▸ **Фрагмент текста**

• • • • • • •

Однако несмотря на героические усилия неолибералов по удержанию постмодернистской повестки, в русской литературе последних двадцати лет шли процессы, которые никак нельзя назвать постмодернистскими. 

В нулевые годы постмодернизму противопоставили себя «новый реализм» и «новая искренность». Под «новой искренностью» я имею в виду не приговский социокультурный конструкт и игру в триггеры-«включатели искренности» («В чем заключается проблема новой искренности? В том что она — не искренность…», Д. Пригов), а стремление к глубине аффекта, которое этим термином стало обозначаться. «Новый реализм» и «новая искренность» плечом к плечу преодолевали постмодернистскую деконструкцию ради реконструкции человечности. 

В десятые годы заметнее стали автофикшн и мифопроза. Западные теоретики считают автофикшн ведущим стилем метамодернизма. Но у Запада нет нашей мифопрозы, которая воплощает «возврат к общим концепциям и универсальным истинам». В их культурном пространстве эти тенденции пока остаются теорией: «Я не перестаю думать о том, возможно ли сегодня отыскать основания для нового типа повествования — универсального, целостного…» (О. Токарчук); «Главная всеобъемлющая интеллектуальная цель метамодернизма – попытаться составить обзор всего знания в космологическом контексте, метанарратив всего…» (Д. Герц, Э. Э. Фриис). А наша мифопроза – яркая и активно развивающаяся (А. Григоренко, И. Богатырева, А. Бушковский, Е. Некрасова, Д. Осокин, А. Иванов, А. Рубанов, Д. Бобылева) – заполняет эту концептуальную лакуну. Большой нарратив она находит в обращении к мифологическому описанию мира, универсальные истины – в концепции системной связи человека и природы, человека и космоса.

На протяжении всего постсоветского периода в нашей литературе то возникала, то угасала дискуссия о «неомодернизме». До 2012 года говорили о неомодернизме в поэзии. С середины 2010-х стали говорить о неомодернизме в прозе. Но без мощного поворота к модерну, объявленного метамодернизмом, неомодернизм был хилым, словно незаконнорожденным течением. Теперь его функция договорить модернизм на новом, современном, этапе и его эстетика, опирающаяся на коммуникативную парадигму художественности, обрели законность и вес. 

«Мета» – значит «после», «между» и «сверх». «Эпистемологически метамодернизм располагается «наряду» с (пост)модернизмом, онтологически «между» постмодернизмом и модернизмом и исторически «после» (пост)модернизма» (А. Павлов). Метамодернизм осциллирует между «энтузиазмом модернизма и постмодернистской насмешкой, между надеждой и меланхолией, между простодушием и осведомленностью, эмпатией и апатией, единством и множеством, цельностью и расщеплением, ясностью и неоднозначностью«.

• • • • • • •

▸ **Исходные материалы**
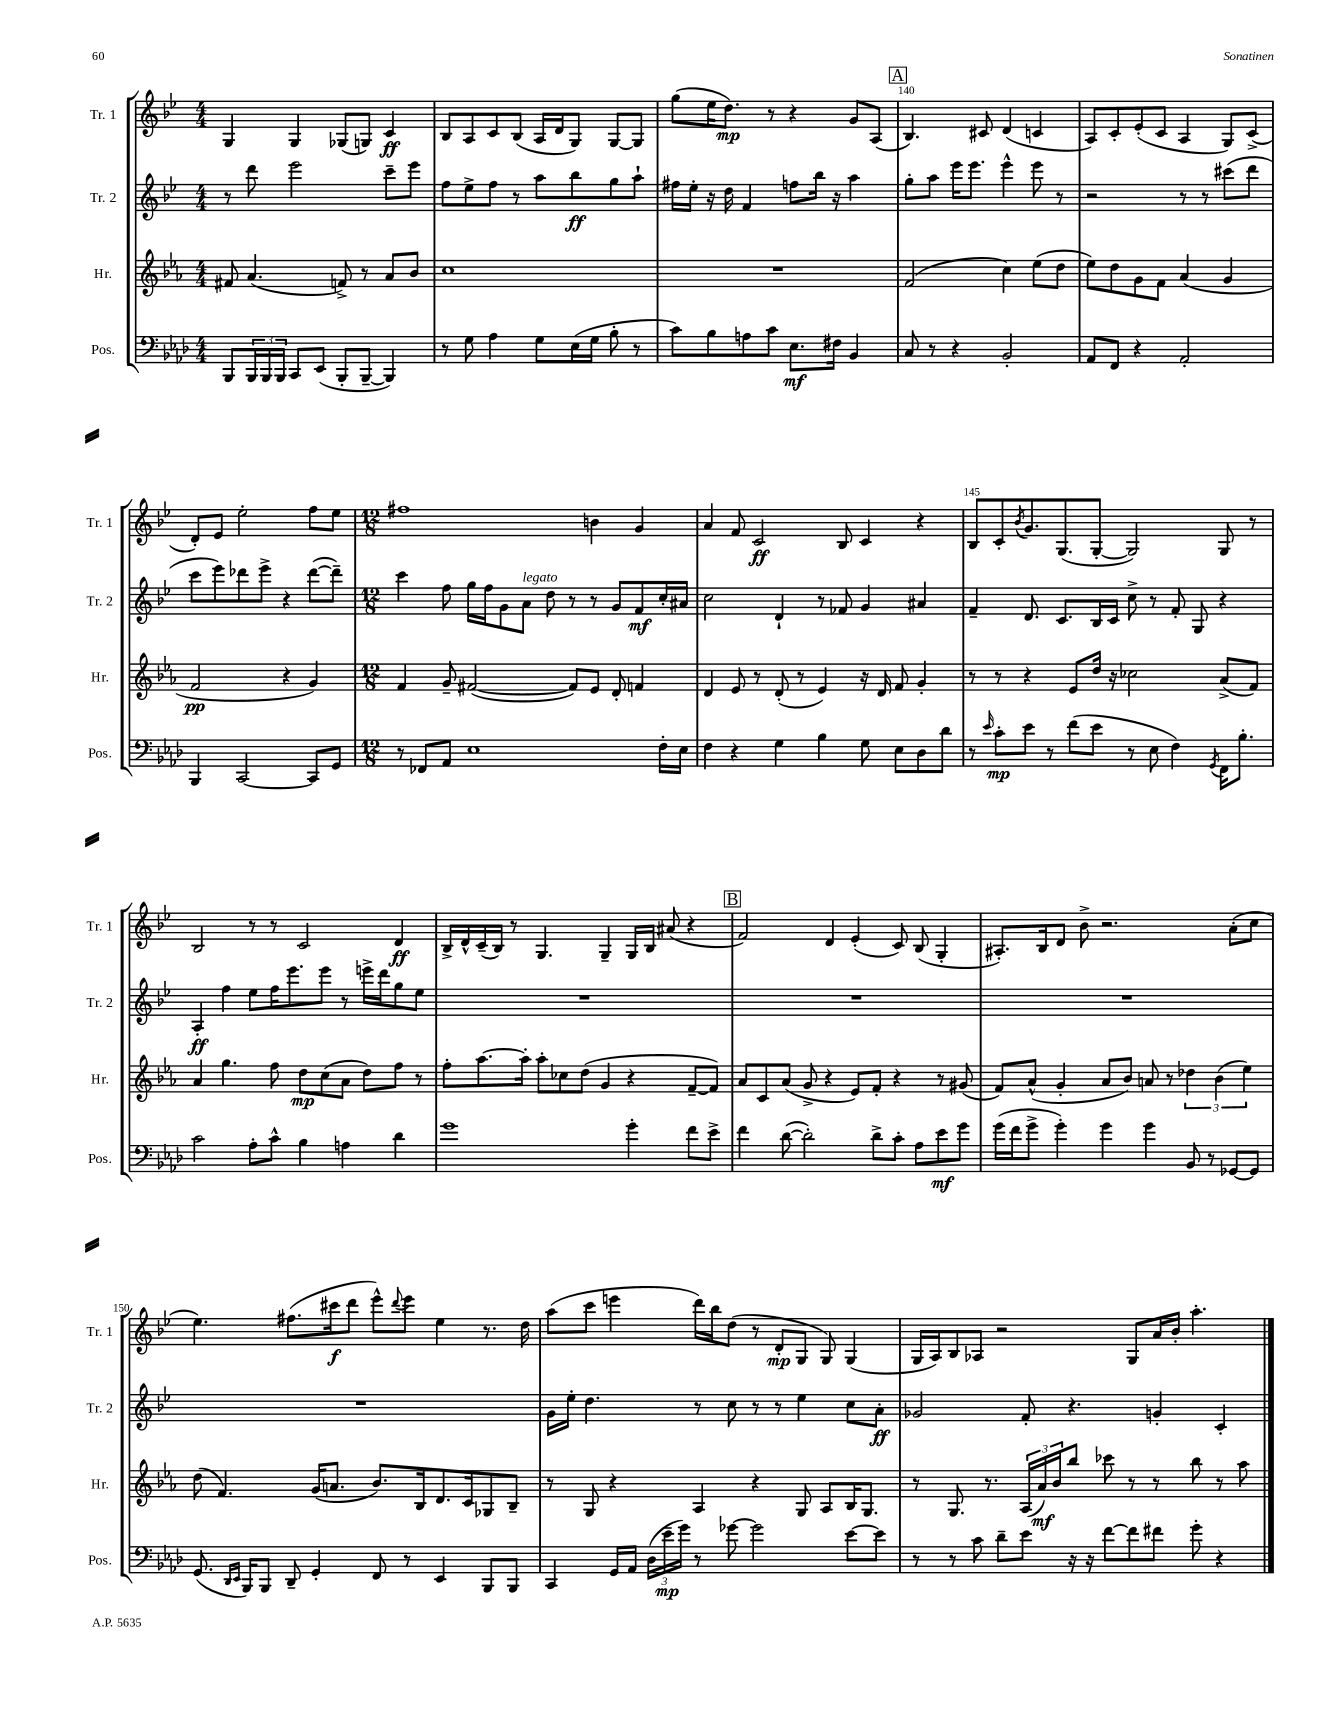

**kern	**dynam	**kern	**dynam	**kern	**dynam	**kern	**dynam
*part4	*part4	*part3	*part3	*part2	*part2	*part1	*part1
*staff4	*staff4	*staff3	*staff3	*staff2	*staff2	*staff1	*staff1
*I"Pos.	*	*I"Hr.	*	*I"Tr. 2	*	*I"Tr. 1	*
*I'Pos.	*	*I'Hr.	*	*I'Tr. 2	*	*I'Tr. 1	*
*clefF4	*	*clefG2	*	*clefG2	*	*clefG2	*
*k[b-e-a-d-]	*	*k[b-e-a-]	*	*k[b-e-]	*	*k[b-e-]	*
*M4/4	*	*M4/4	*	*M4/4	*	*M4/4	*
=137	=137	=137	=137	=137	=137	=137	=137
8BBB-/L	.	8f#X/	.	8r	.	4G/	.
24BBB-/L	.	(4.a-/	.	8ddd\	.	.	.
24BBB-/	.	.	.	.	.	.	.
24BBB-/JJ	.	.	.	.	.	.	.
8CC/L	.	.	.	2eee-\	.	4G/	.
(8EE-/J	.	.	.	.	.	.	.
8BBB-'/L	.	8fn^/)	.	.	.	(8G-X/L	.
[8BBB-~/J	.	8r	.	.	.	8Gn/J)	.
4BBB-/])	.	8a-/L	.	8ccc~\L	.	4c/	ff
.	.	8b-/J	.	8eee-\J	.	.	.
=138	=138	=138	=138	=138	=138	=138	=138
8r	.	1cc	.	8ff\L	.	8B-/L	.
8G\	.	.	.	8ee-^\	.	8A/	.
4A-\	.	.	.	8ff\J	.	8c/	.
.	.	.	.	8r	.	(8B-/J	.
8G\L	.	.	.	8aa\L	.	16A/LL	.
.	.	.	.	.	.	16d/J	.
(16E-\L	.	.	.	8bb-\	ff	8G/J)	.
16G\JJ	.	.	.	.	.	.	.
8B-'\	.	.	.	8gg\	.	[8G/L	.
8r	.	.	.	8aa`\J	.	8G/J]	.
=139	=139	=139	=139	=139	=139	=139	=139
8c\L)	.	1r	.	16ff#X\LL	.	(8gg\L	.
.	.	.	.	16ee-'\JJ	.	.	.
8B-\	.	.	.	16r	.	16ee-\K	.
.	.	.	.	16dd\	.	8.dd\J)	mp
8An\	.	.	.	4f/	.	.	.
8c\J	.	.	.	.	.	8r	.
8.E-\L	mf	.	.	8ffn\L	.	4r	.
.	.	.	.	16bb-\Jk	.	.	.
16F#X\Jk	.	.	.	16r	.	.	.
4BB-/	.	.	.	4aa\	.	8g/L	.
.	.	.	.	.	.	(8A/J	.
!!LO:REH:place=s1:t=A
=140	=140	=140	=140	=140	=140	=140	=140
8C/	.	(2f/	.	8gg'\L	.	4.B-/)	.
8r	.	.	.	8aa\J	.	.	.
4r	.	.	.	16eee-\KL	.	.	.
.	.	.	.	8.eee-\J	.	.	.
.	.	.	.	.	.	8c#X/	.
2BB-'/	.	4cc\)	.	4eee-^^\	.	(4d/	.
.	.	(8ee-\L	.	8eee-\	.	4cn/	.
.	.	8dd\J	.	8r	.	.	.
=141	=141	=141	=141	=141	=141	=141	=141
8AA-/L	.	8ee-\L)	.	2r	.	8A/L)	.
8FF/J	.	8dd\	.	.	.	8c'/	.
4r	.	8g\	.	.	.	(8e-'/	.
.	.	8f\J	.	.	.	8c/J	.
2AA-'/	.	(4a-/	.	8r	.	4A/	.
.	.	.	.	8r	.	.	.
.	.	4g/	.	(8ccc#X\L	.	8G/L)	.
.	.	.	.	8ddd\J	.	(8c^/J	.
!!LO:LB:g=z
=142	=142	=142	=142	=142	=142	=142	=142
4BBB-/	.	2f/	pp	8ccc\L	.	8d'/L)	.
.	.	.	.	8eee-\)	.	8e-/J	.
[2CC/	.	.	.	8ddd-X\	.	2ee-'\	.
.	.	.	.	8eee-^\J	.	.	.
.	.	4r	.	4r	.	.	.
8CC/L]	.	4g/)	.	([8ddd-\L	.	8ff\L	.
8GG/J	.	.	.	8ddd-~\J])	.	8ee-\J	.
=143	=143	=143	=143	=143	=143	=143	=143
*M12/8	*	*M12/8	*	*M12/8	*	*M12/8	*
8r	.	4f/	.	4ccc\	.	1ff#X	.
8FF-X/L	.	.	.	.	.	.	.
8AA-/J	.	8g~/	.	8ff\	.	.	.
1E-	.	([2f#X/	.	16gg\LL	.	.	.
.	.	.	.	16ff\J	.	.	.
.	.	.	.	8g\	.	.	.
!	!	!	!	!LO:TX:a:i:t=legato	!	!	!
.	.	.	.	8a\J	.	.	.
.	.	.	.	8dd\	.	.	.
.	.	8f#/L])	.	8r	.	.	.
.	.	8e-/J	.	8r	.	4bn\	.
.	.	8d'/	.	8g/L	.	.	.
.	.	4fn/	.	8f/	mf	4g/	.
16F'\LL	.	.	.	16cc'/L	.	.	.
16E-\JJ	.	.	.	16a#X/JJ	.	.	.
=144	=144	=144	=144	=144	=144	=144	=144
4F\	.	4d/	.	2cc\	.	4a/	.
4r	.	8e-/	.	.	.	8f/	.
.	.	8r	.	.	.	2c/	ff
4G\	.	(8d'/	.	4d`/	.	.	.
.	.	8r	.	.	.	.	.
4B-\	.	4e-/)	.	8r	.	.	.
.	.	.	.	8f-X/	.	8B-/	.
8G\	.	16r	.	4g/	.	4c/	.
.	.	16d/	.	.	.	.	.
8E-\L	.	8f/	.	.	.	.	.
8D-\	.	4g'/	.	4a#X/	.	4r	.
8d-\J	.	.	.	.	.	.	.
=145	=145	=145	=145	=145	=145	=145	=145
8r	.	8r	.	4f~/	.	8B-/L	.
16qqe-/	.	.	.	.	.	.	.
8c'\L	mp	8r	.	.	.	8c'/	.
.	.	.	.	.	.	8qb-/	.
8e-\J	.	4r	.	8.d/	.	8.g/	.
8r	.	.	.	.	.	.	.
.	.	.	.	8.c/L	.	(8.G/	.
(8f\L	.	8e-/L	.	.	.	.	.
8e-\J	.	16dd/Jk	.	16B-/L	.	[8G'/J	.
.	.	16r	.	16c/JJ	.	.	.
8r	.	2cc-X\	.	8cc^\	.	2G/])	.
8E-\	.	.	.	8r	.	.	.
4F\)	.	.	.	8f'/	.	.	.
.	.	.	.	8G/	.	.	.
8qGG/	.	.	.	.	.	.	.
16FF\KL	.	(8a-^/L	.	4r	.	8G/	.
8.B-'\J	.	.	.	.	.	.	.
.	.	8f/J)	.	.	.	8r	.
!!LO:LB:g=z
=146	=146	=146	=146	=146	=146	=146	=146
2c\	.	4a-/	.	4A'/	ff	2B-/	.
.	.	4.gg\	.	4ff\	.	.	.
8A-'\L	.	.	.	8ee-\L	.	8r	.
8c^^\J	.	8ff\	.	16ff\K	.	8r	.
.	.	.	.	8.eee-\	.	.	.
4B-\	.	8dd\L	mp	.	.	2c/	.
.	.	(8cc\	.	8eee-\J	.	.	.
4An\	.	8a-\J	.	8r	.	.	.
.	.	8dd\L)	.	16eeen^\LL	.	.	.
.	.	.	.	16ddd\J	.	.	.
4d-\	.	8ff\J	.	8gg\	.	4d/	ff
.	.	8r	.	8ee-\J	.	.	.
=147	=147	=147	=147	=147	=147	=147	=147
1g	.	8ff'\L	.	1.r	.	16B-^/LL	.
.	.	.	.	.	.	16d^^/	.
.	.	[8.aa-\	.	.	.	(16c~/	.
.	.	.	.	.	.	16B-/JJ)	.
.	.	.	.	.	.	8r	.
.	.	16aa-'\Jk]	.	.	.	.	.
.	.	8aa-'\L	.	.	.	4.G/	.
.	.	8cc-X\	.	.	.	.	.
.	.	(8dd\J	.	.	.	.	.
.	.	4g/	.	.	.	4G~/	.
4g'\	.	4r	.	.	.	16G/LL	.
.	.	.	.	.	.	16B-/JJ	.
.	.	.	.	.	.	(8a#X/	.
8f\L	.	[8f~/L	.	.	.	4r	.
8e-^\J	.	8f/J])	.	.	.	.	.
!!LO:REH:place=s1:t=B
=148	=148	=148	=148	=148	=148	=148	=148
4f\	.	8a-/L	.	1.r	.	2f/)	.
.	.	8c/	.	.	.	.	.
([8d-\	.	(8a-/J	.	.	.	.	.
2d-'\])	.	8g^/	.	.	.	.	.
.	.	4r	.	.	.	4d/	.
.	.	8e-/L)	.	.	.	(4e-'/	.
8d-^\L	.	8f'/J	.	.	.	.	.
8c'\J	.	4r	.	.	.	8c/)	.
8A-\L	.	.	.	.	.	(8B-/	.
8e-\	mf	8r	.	.	.	4G'/	.
8g\J	.	(8g#X/	.	.	.	.	.
=149	=149	=149	=149	=149	=149	=149	=149
(16g\LL	.	8f/L)	.	1.r	.	8.A#X'/L)	.
16f\J	.	.	.	.	.	.	.
8g^\J	.	(8a-^^/J	.	.	.	.	.
.	.	.	.	.	.	16B-/k	.
4g'\)	.	4g'/	.	.	.	8d/J	.
.	.	.	.	.	.	8b-^\	.
4g\	.	8a-/L	.	.	.	2.r	.
.	.	8b-/J)	.	.	.	.	.
4g\	.	8an/	.	.	.	.	.
.	.	8r	.	.	.	.	.
8BB-/	.	6dd-X\	.	.	.	.	.
8r	.	.	.	.	.	.	.
.	.	(6b-\	.	.	.	.	.
[8GG-X/L	.	.	.	.	.	(8a'\L	.
.	.	6ee-\)	.	.	.	.	.
8GG-/J]	.	.	.	.	.	8cc\J	.
!!LO:LB:g=z
=150	=150	=150	=150	=150	=150	=150	=150
(8.GG/	.	(8dd\	.	1.r	.	4.ee-\)	.
.	.	4.f/)	.	.	.	.	.
16qqDD-/LL	.	.	.	.	.	.	.
16qqEE-/JJ	.	.	.	.	.	.	.
16BBB-/KL)	.	.	.	.	.	.	.
8BBB-/J	.	.	.	.	.	.	.
8DD-~/	.	.	.	.	.	(8.ff#X\L	.
4GG'/	.	(16g/KL	.	.	.	.	.
.	.	8.an/J	.	.	.	16ccc#X\k	f
.	.	.	.	.	.	8ddd\J	.
8FF/	.	8.b-/L)	.	.	.	8eee-^^\L)	.
.	.	.	.	.	.	8qqddd/	.
8r	.	.	.	.	.	8eee-\J	.
.	.	16B-/k	.	.	.	.	.
4EE-/	.	8.d/	.	.	.	4ee-\	.
.	.	16c/k	.	.	.	.	.
8BBB-/L	.	8G-X/	.	.	.	8.r	.
8BBB-/J	.	8B-~/J	.	.	.	.	.
.	.	.	.	.	.	16dd\	.
=151	=151	=151	=151	=151	=151	=151	=151
4CC/	.	8r	.	16g\LL	.	(8aa\L	.
.	.	.	.	16ee-'\JJ	.	.	.
.	.	8G/	.	4.dd\	.	8ccc\J	.
16GG/LL	.	4r	.	.	.	4eeen\	.
16AA-/JJ	.	.	.	.	.	.	.
(24D-\LL	.	.	.	.	.	.	.
24e-~\	mp	.	.	.	.	.	.
24g\JJ)	.	.	.	.	.	.	.
8r	.	4A-/	.	8r	.	16ddd\LL)	.
.	.	.	.	.	.	16bb-\J	.
[8g-X\	.	.	.	8cc\	.	(8dd\J	.
2g-\]	.	4r	.	8r	.	8r	.
.	.	.	.	8r	.	8d'/L	mp
.	.	8G/	.	4ee-\	.	8G/J	.
.	.	8A-/L	.	.	.	8G/)	.
[8e-\L	.	16B-/K	.	8cc\L	.	(4G/	.
.	.	8.G/J	.	.	.	.	.
8e-\J]	.	.	.	8a'\J	ff	.	.
=152	=152	=152	=152	=152	=152	=152	=152
8r	.	8r	.	2g-X/	.	16G/LL	.
.	.	.	.	.	.	16A/J)	.
8r	.	8.G/	.	.	.	8B-/	.
8c\	.	.	.	.	.	8A-X/J	.
.	.	8.r	.	.	.	.	.
8d-~\L	.	.	.	.	.	2r	.
8e-\J	.	(24A-/LL	.	8f'/	.	.	.
.	.	24a-/)	mf	.	.	.	.
.	.	24b-/J	.	.	.	.	.
16r	.	8bb-/J	.	4.r	.	.	.
16r	.	.	.	.	.	.	.
[8f\L	.	8ccc-X\	.	.	.	.	.
8f\]	.	8r	.	.	.	8G/L	.
8f#X\J	.	8r	.	4gn'/	.	16a/L	.
.	.	.	.	.	.	16b-'/JJ	.
8g'\	.	8bb-\	.	.	.	4.aa'\	.
4r	.	8r	.	4c'/	.	.	.
.	.	8aa-\	.	.	.	.	.
==	==	==	==	==	==	==	==
*-	*-	*-	*-	*-	*-	*-	*-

• • • • • • •

▸ **Описание задания**
Какой стиль западные теоретики считают ведущим стилем метамодернизма, согласно фрагменту текста?

▸ **Ответ**
Автофикшн.